Although we often associate ethnicity with an exotic otherness or with a sense of authenticity perhaps attributed to a minority culture or an alien religion, contemporary Arab American women writers in this book emphasize hybridity and diaspora, rather than roots, as a primary means of resisting essentialized identity politics. Their works shift away from narrow identity politics determined by static notions of race and gender toward a rearticulated politics of difference.

Arab American writers seek to challenge the dualism or opposition between self and other by questioning stereotypes that constitute Arab women as different from Americans. These writers promote a dynamic identity of negotiation and resistance, celebrating rather than denying difference, a kind of difference not determined by a dominant culture but one that breaks down the dichotomy between self and other—for in every self resides an other and in every other resides a self. Indeed, living in a world of global communications, trade, and migrations of people, one cannot believe in a culturally closed identity or authentic self as opposed to fluid and changing identities that mix and mingle and have become historically mobile.
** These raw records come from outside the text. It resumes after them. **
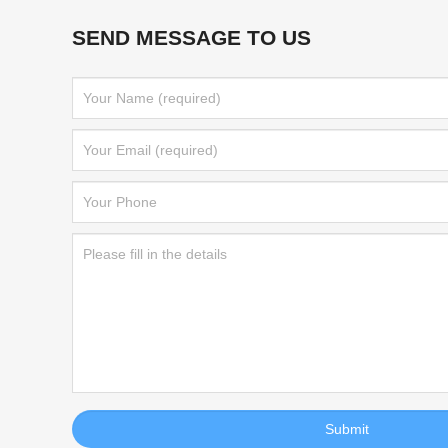
SEND MESSAGE TO US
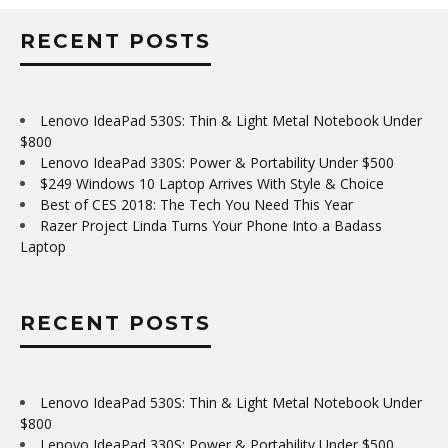
RECENT POSTS
Lenovo IdeaPad 530S: Thin & Light Metal Notebook Under
$800
Lenovo IdeaPad 330S: Power & Portability Under $500
$249 Windows 10 Laptop Arrives With Style & Choice
Best of CES 2018: The Tech You Need This Year
Razer Project Linda Turns Your Phone Into a Badass
Laptop
RECENT POSTS
Lenovo IdeaPad 530S: Thin & Light Metal Notebook Under
$800
Lenovo IdeaPad 330S: Power & Portability Under $500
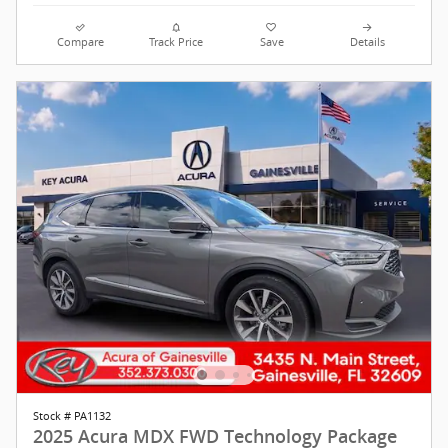
Compare
Track Price
Save
Details
Stock # PA1132
2025 Acura MDX FWD Technology Package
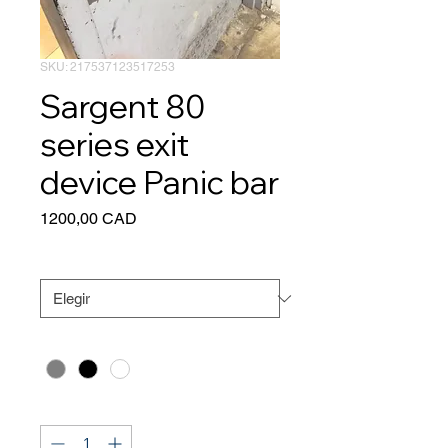
SKU: 217537123517253
Sargent 80
series exit
device Panic bar
Precio
1200,00 CAD
Size
*
Color
*
Cantidad
*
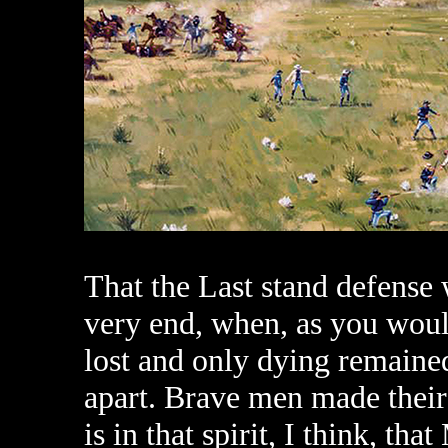
That the Last stand defense w
very end, when, as you wou
lost and only dying remained
apart. Brave men made their 
is in that spirit, I think, th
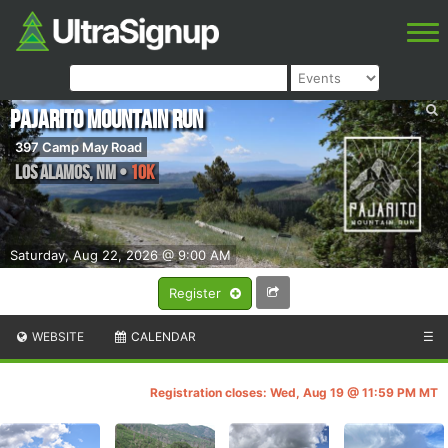
Pajarito Mountain Run
397 Camp May Road
Los Alamos
,
NM
•
10K
Saturday, Aug 22, 2026 @ 9:00 AM
Register
WEBSITE
CALENDAR
☰
Registration closes: Wed, Aug 19 @ 11:59 PM MT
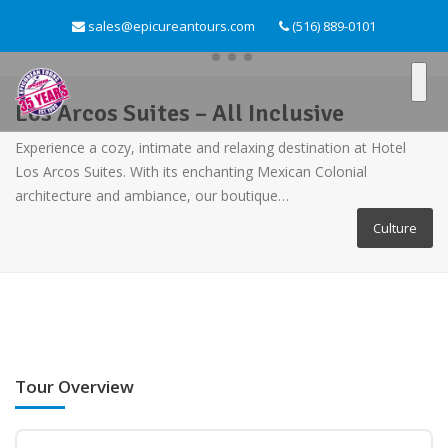
sales@epicureantours.com
(516) 889-0101
Los Arcos Suites – All Inclusive
Experience a cozy, intimate and relaxing destination at Hotel
Los Arcos Suites. With its enchanting Mexican Colonial
architecture and ambiance, our boutique…
Culture
Tour Overview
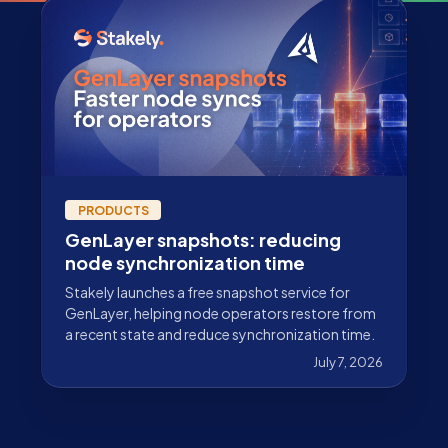
PRODUCTS
GenLayer snapshots: reducing
node synchronization time
Stakely launches a free snapshot service for
GenLayer, helping node operators restore from
a recent state and reduce synchronization time.
July 7, 2026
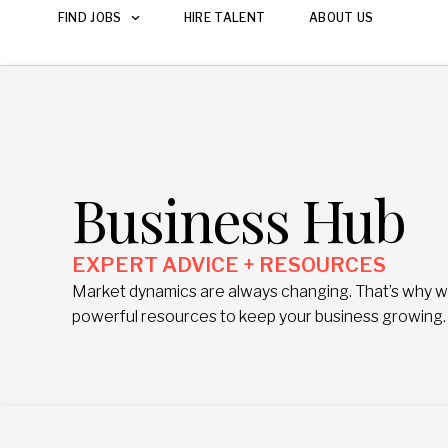
FIND JOBS
HIRE TALENT
ABOUT US
Business Hub
EXPERT ADVICE + RESOURCES
Market dynamics are always changing. That’s why we 
powerful resources to keep your business growing.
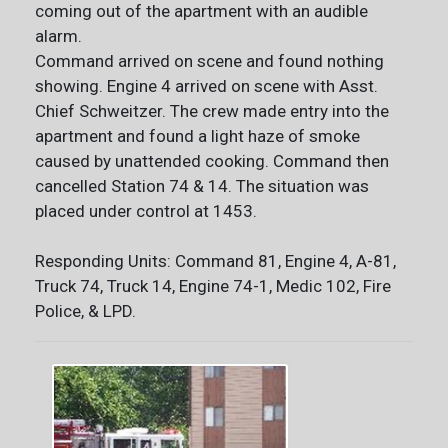
coming out of the apartment with an audible
alarm.
Command arrived on scene and found nothing
showing. Engine 4 arrived on scene with Asst.
Chief Schweitzer. The crew made entry into the
apartment and found a light haze of smoke
caused by unattended cooking. Command then
cancelled Station 74 & 14. The situation was
placed under control at 1453.
Responding Units: Command 81, Engine 4, A-81,
Truck 74, Truck 14, Engine 74-1, Medic 102, Fire
Police, & LPD.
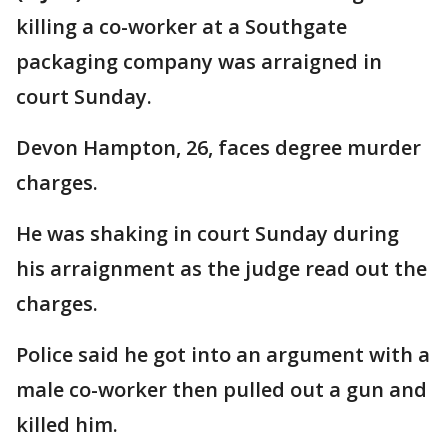
killing a co-worker at a Southgate
packaging company was arraigned in
court Sunday.
Devon Hampton, 26, faces degree murder
charges.
He was shaking in court Sunday during
his arraignment as the judge read out the
charges.
Police said he got into an argument with a
male co-worker then pulled out a gun and
killed him.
More constructively, one can break, without doing away with, the classic dichotomy of self/other or us/them and consider I and other or us and them as mutually overlapping despite the fact that differences exist that we must still affirm. Difference, however, should not be seen as mere division.

Gayatri Spivak’s and Trinh Minha’s theories of difference and identity highly inform this discussion of difference by their emphasis on the existence of differences between us and them or self and other, while at the same time breaking down the dichotomy between these different entities (self/other or us/them).